§ Given text
Variable naming conventions

Regardless of the file type that IODA will eventually use (currently netcdf), we want to use the netcdf-CF naming convention for variables inside the file. Unfortunately, the netcdf-CF convention doesn't cover the entire space of observations types meaning that observation variables that exist which have no corresponding netcdf-CF name. For these cases we should create names that are similar to those in the netcdf-CF set. For example, there is no convention for aerosol optical depth (AOD). netcdf-CF names tend to be full words separated by underscores (air_temperature for sensible atmospheric temperature) so AOD could be named aerosol_optical_depth to make it appear netcdf-CF-like.

Here are some links to the netcdf-CF website:

Following are tables that show the names we are using for variables in the observation files. We can update this as we add new obs types and new netcdf-CF names appear. The purpose of this table is to have a single reference for the names that we use for observation variables. Also included in the table are the names and types of units that go with the variable data.

These tables represent what we should be moving toward in the files. Currently (as of 3/8/19), we have a couple exceptions in our observation files that need to be corrected.

  • Observation date and time are currently represented using a reference date with a time offset. The reference date is a netcdf attribute (integer) called "date_time" of the form YYYYMMDDHH representing the analysis date (e.g., 2018041500 for April 15, 2018 00Z). The time is a netcdf variable (float) called "time" that is an offset from the reference time in hours.
  • air_pressure is currently in the units of hectopascals (mb).

§ Instruction 1
According to the variable naming conventions text, in what units is air_pressure currently given?
§ Instruction 2
Return the records exactly, from the line containing "class: Liliopsida" through the end of the records.

§ Supplied material
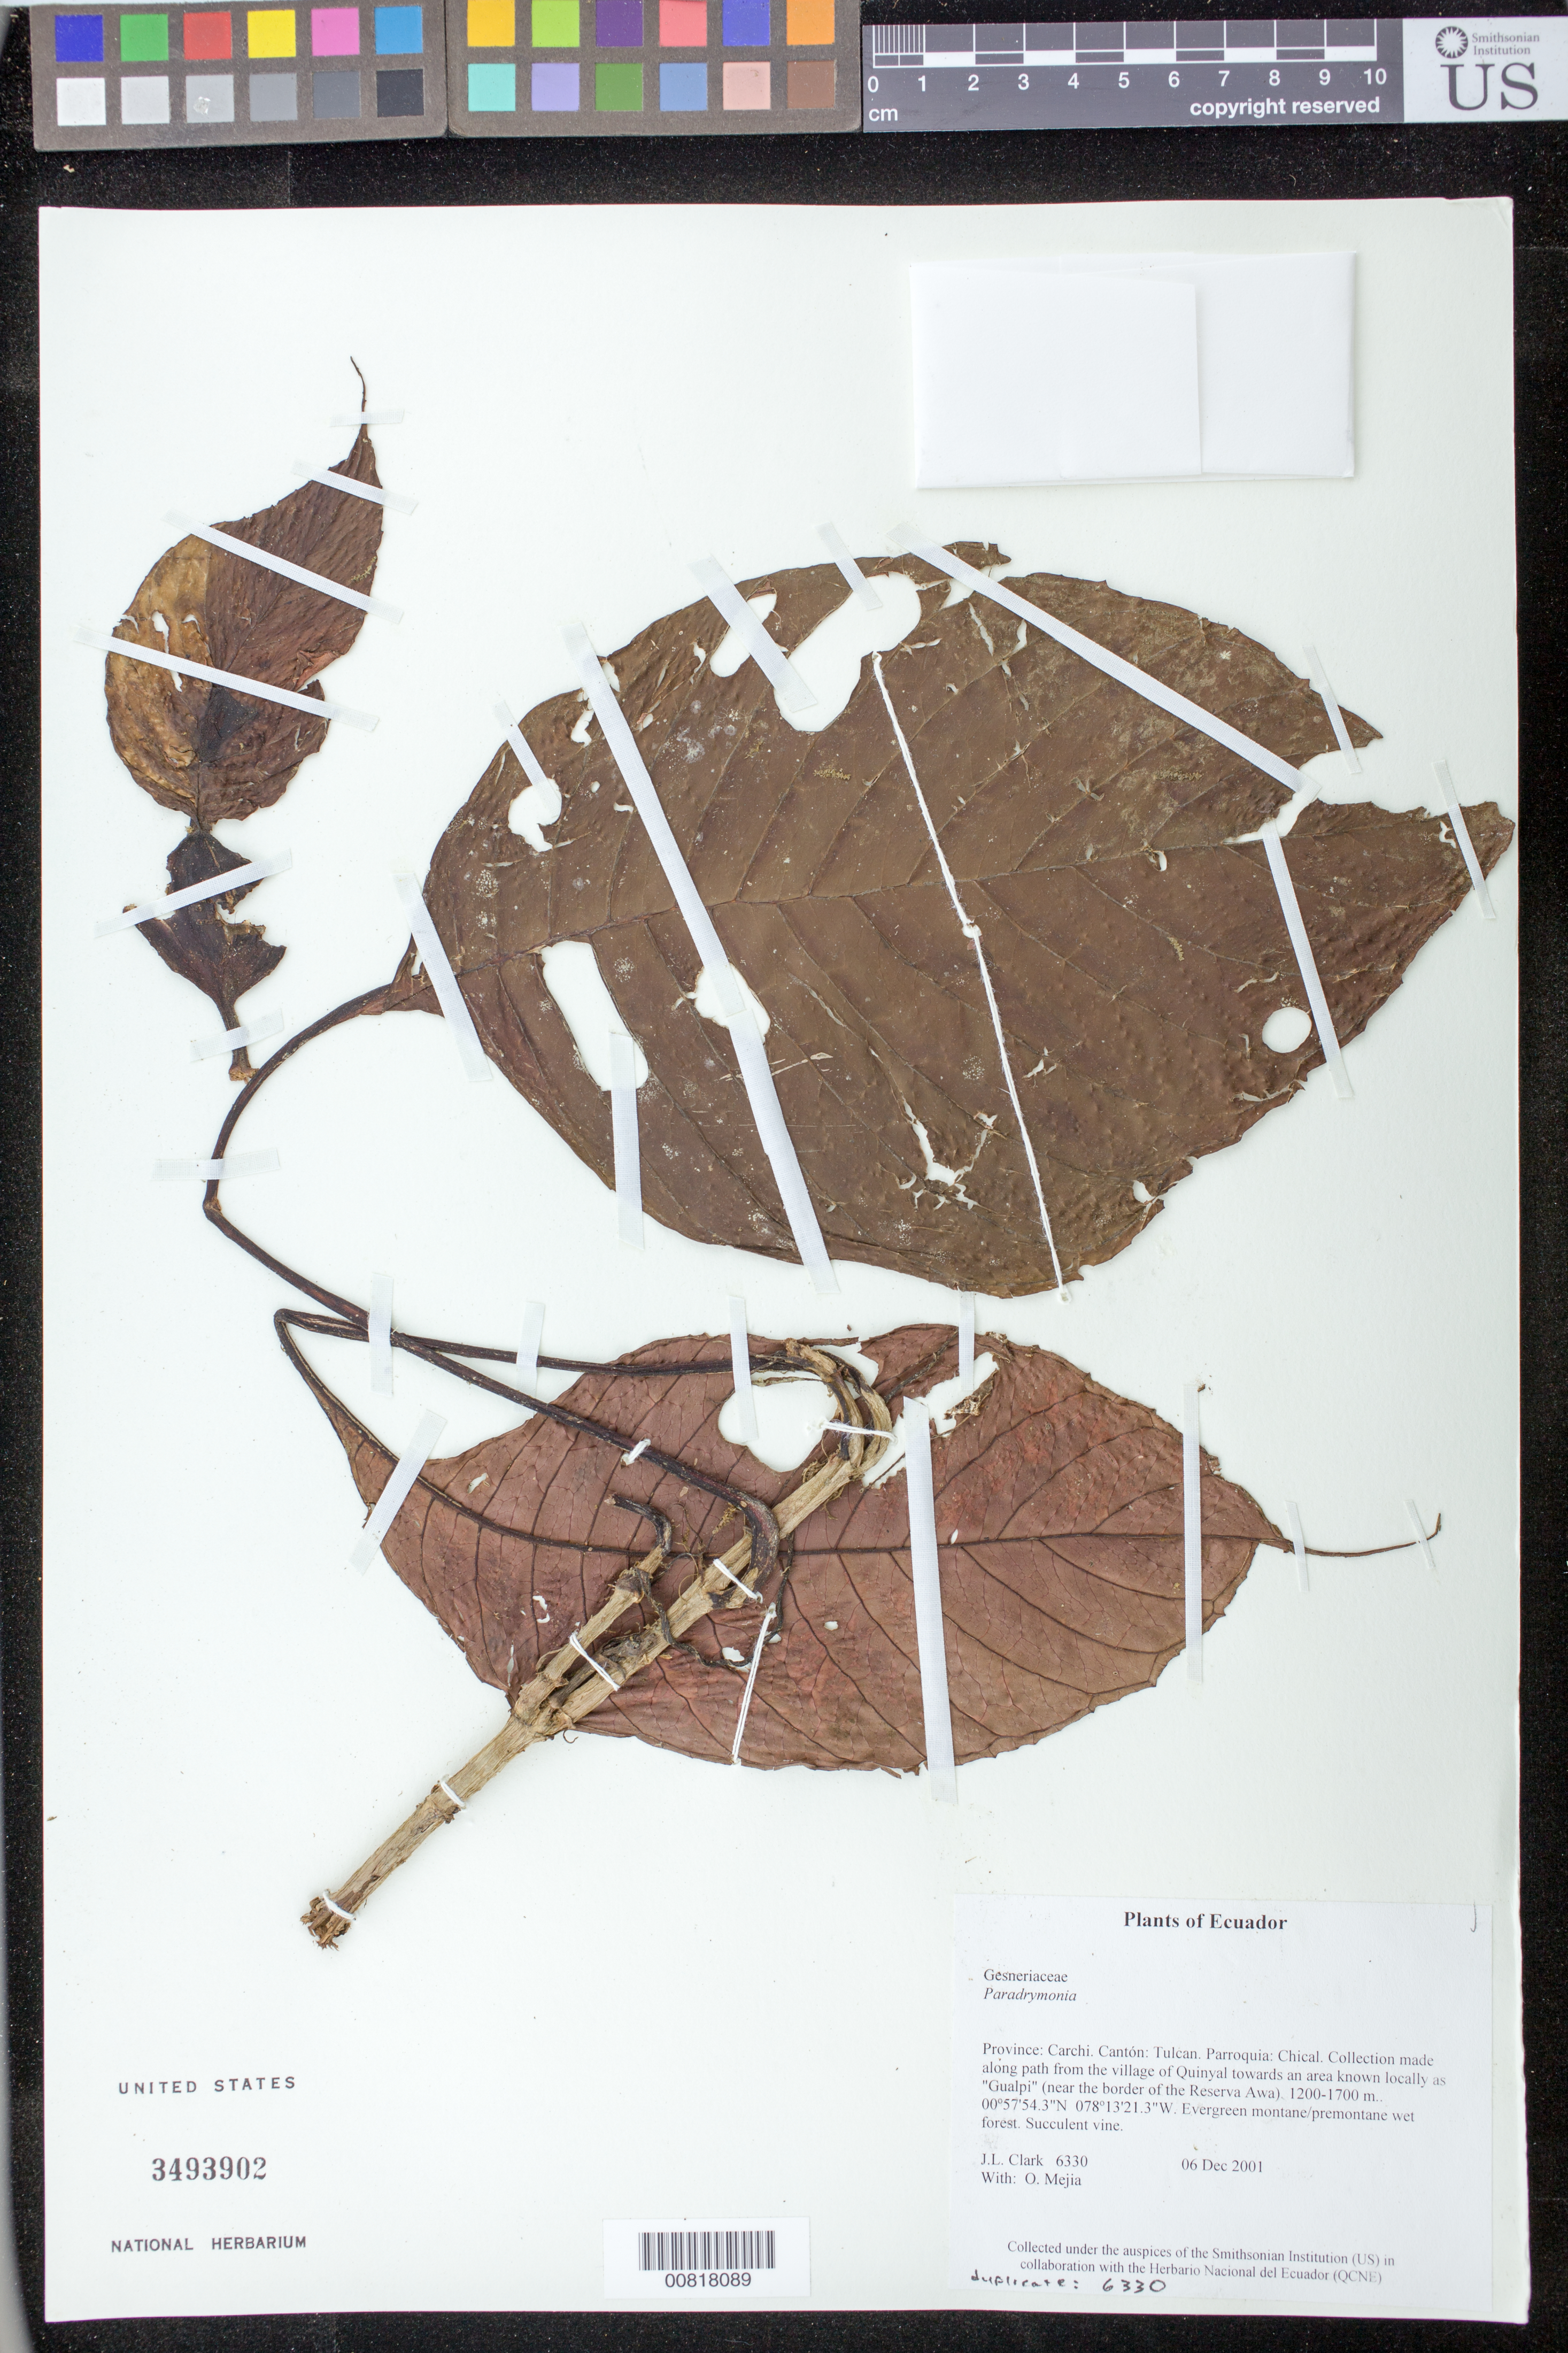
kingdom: Plantae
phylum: Tracheophyta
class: Magnoliopsida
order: Lamiales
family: Gesneriaceae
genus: Paradrymonia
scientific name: Paradrymonia sp.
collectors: J. L. Clark & O. Mejia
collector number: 6330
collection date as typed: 06 Dec 2001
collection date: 2001-12-06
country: Ecuador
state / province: Carchi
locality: Tulcan. Parroquia: Chical. Collection made along path from the village of Quinyal towards an area known locally as "Gualpi" (near the border of the Reserva Awa).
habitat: Evergreen montane/premontane wet forest.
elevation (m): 1200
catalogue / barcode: US 3493902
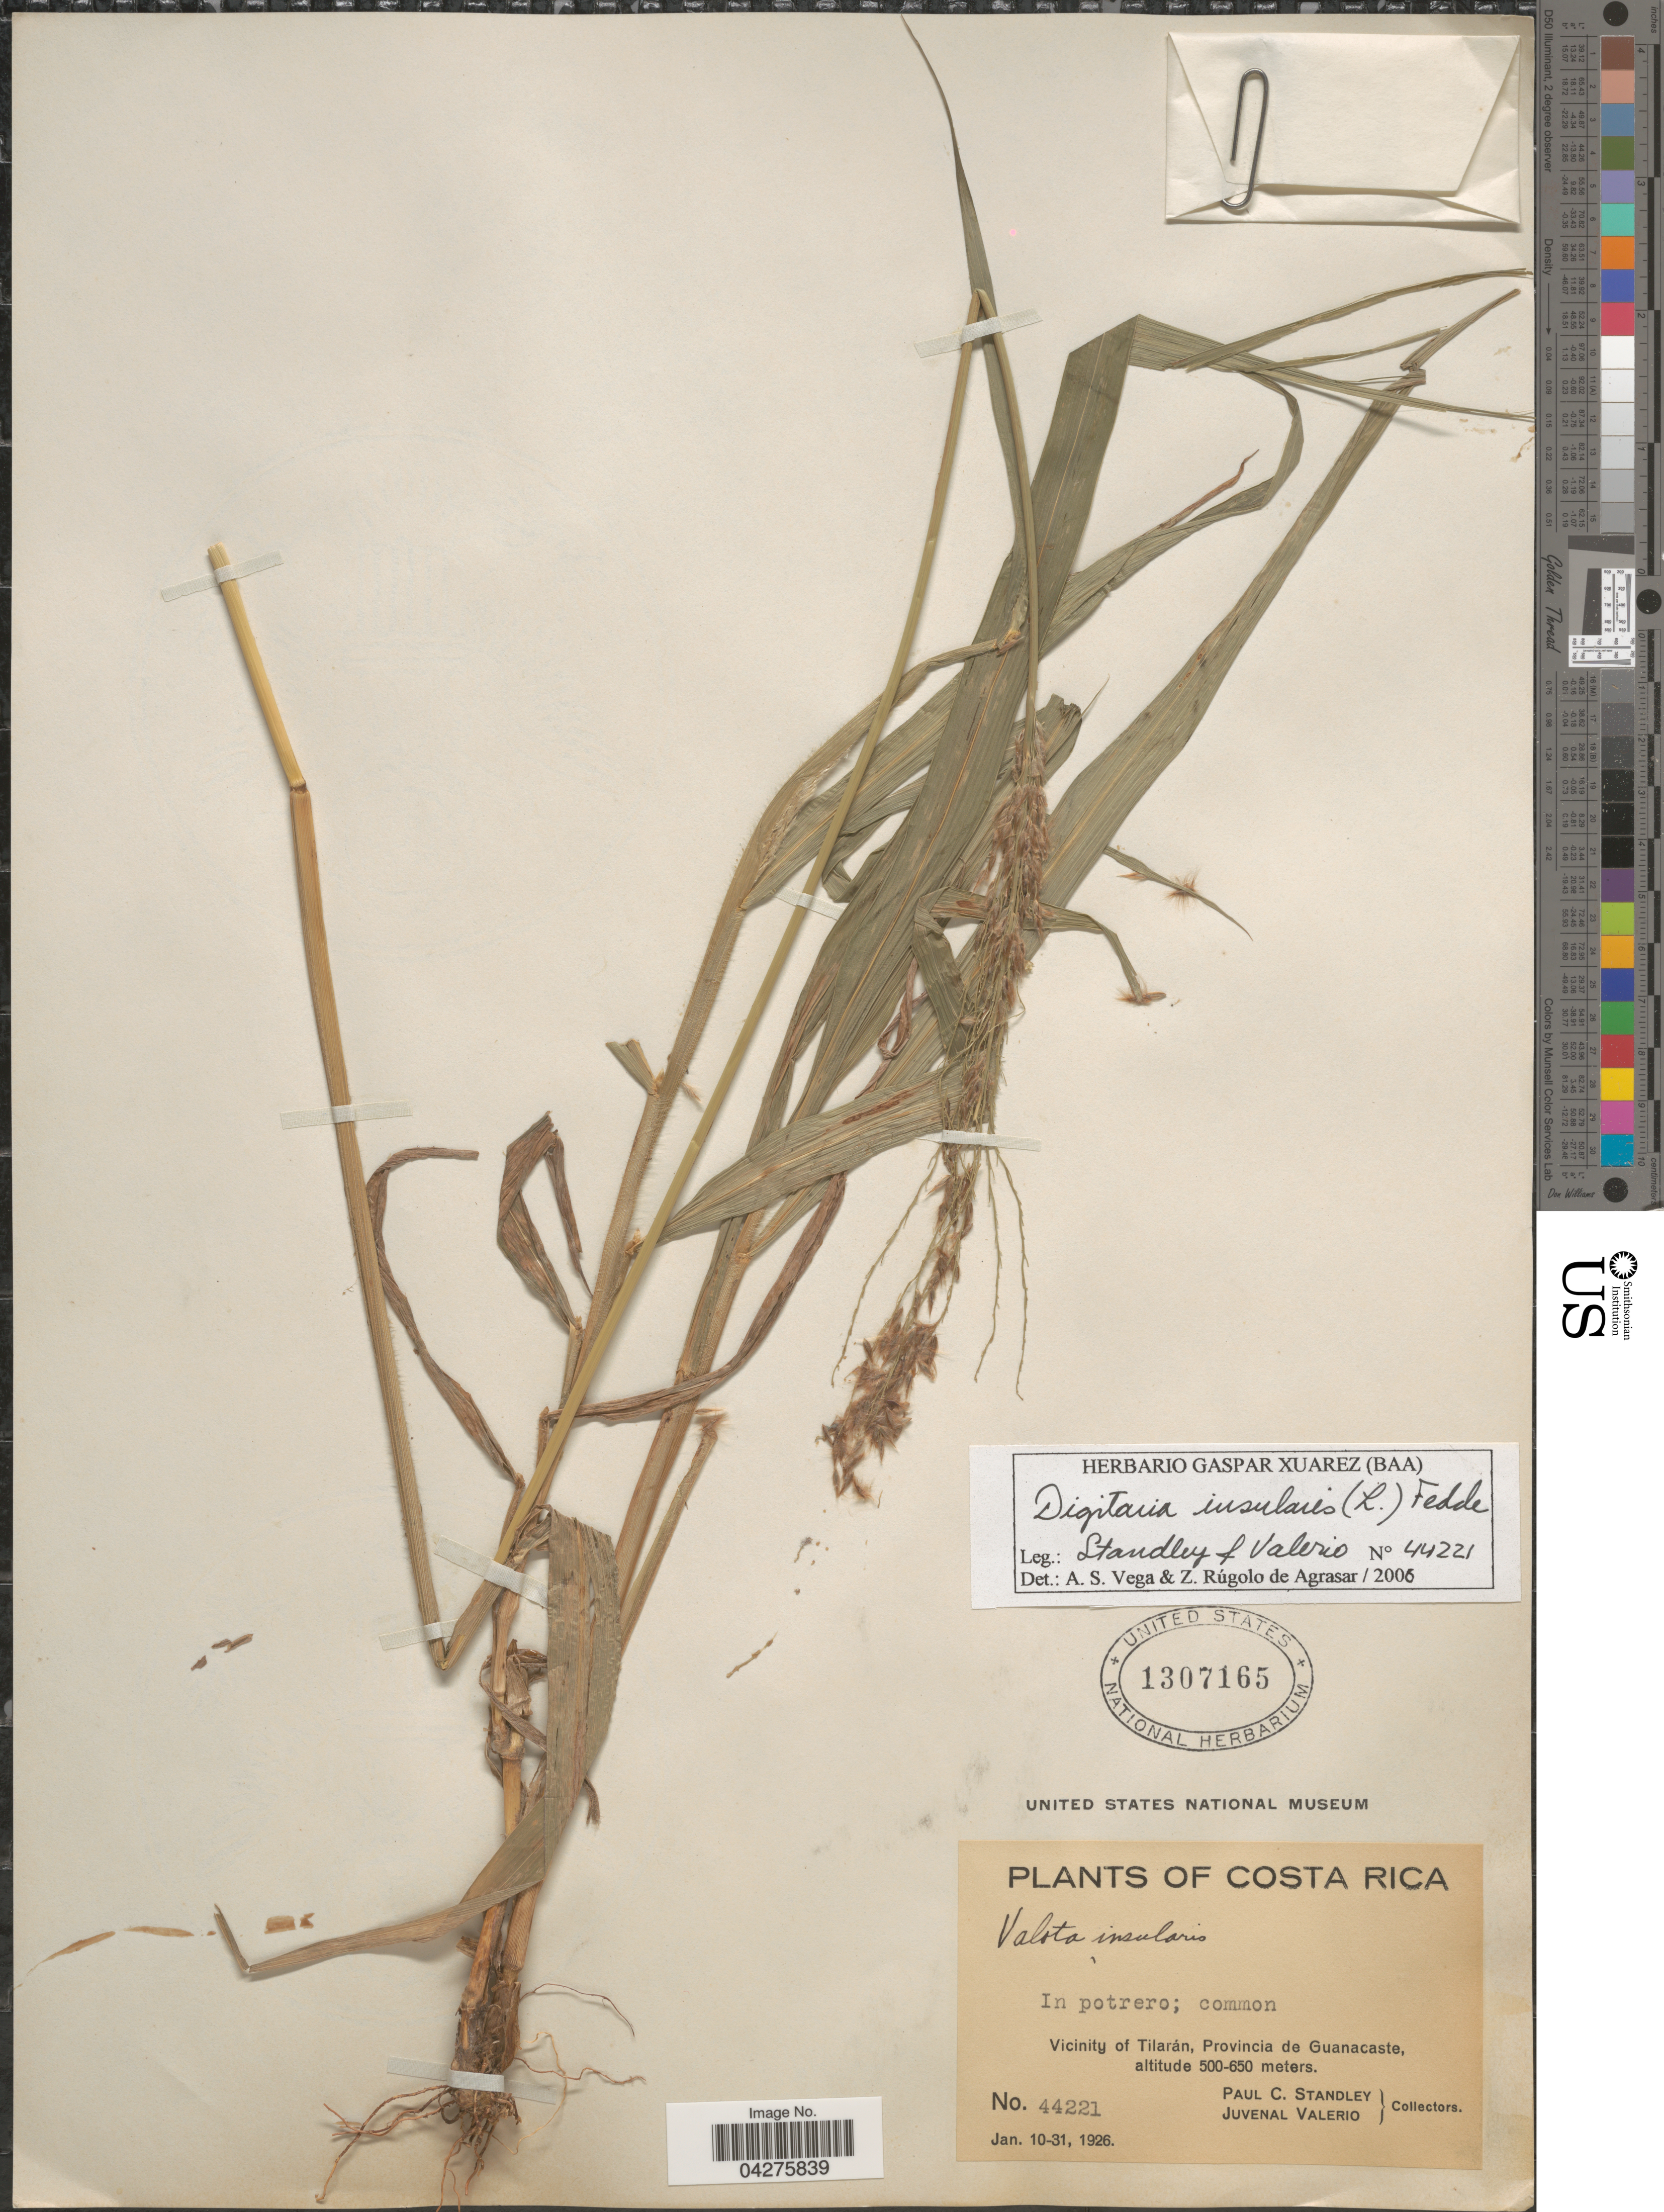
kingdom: Plantae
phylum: Tracheophyta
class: Liliopsida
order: Poales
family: Poaceae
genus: Digitaria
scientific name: Digitaria insularis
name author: (L.) Fedde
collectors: P. C. Standley & J. Valerio R.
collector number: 44221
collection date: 1926-01-10/1926-01-31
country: Costa Rica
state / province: Guanacaste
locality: In potrero. Vicinity of Tilarán.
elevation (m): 500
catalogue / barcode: US 1307165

§ Problem solution 1
Hectopascals (mb).

§ Problem solution 2
class: Liliopsida
order: Poales
family: Poaceae
genus: Digitaria
scientific name: Digitaria insularis
name author: (L.) Fedde
collectors: P. C. Standley & J. Valerio R.
collector number: 44221
collection date: 1926-01-10/1926-01-31
country: Costa Rica
state / province: Guanacaste
locality: In potrero. Vicinity of Tilarán.
elevation (m): 500
catalogue / barcode: US 1307165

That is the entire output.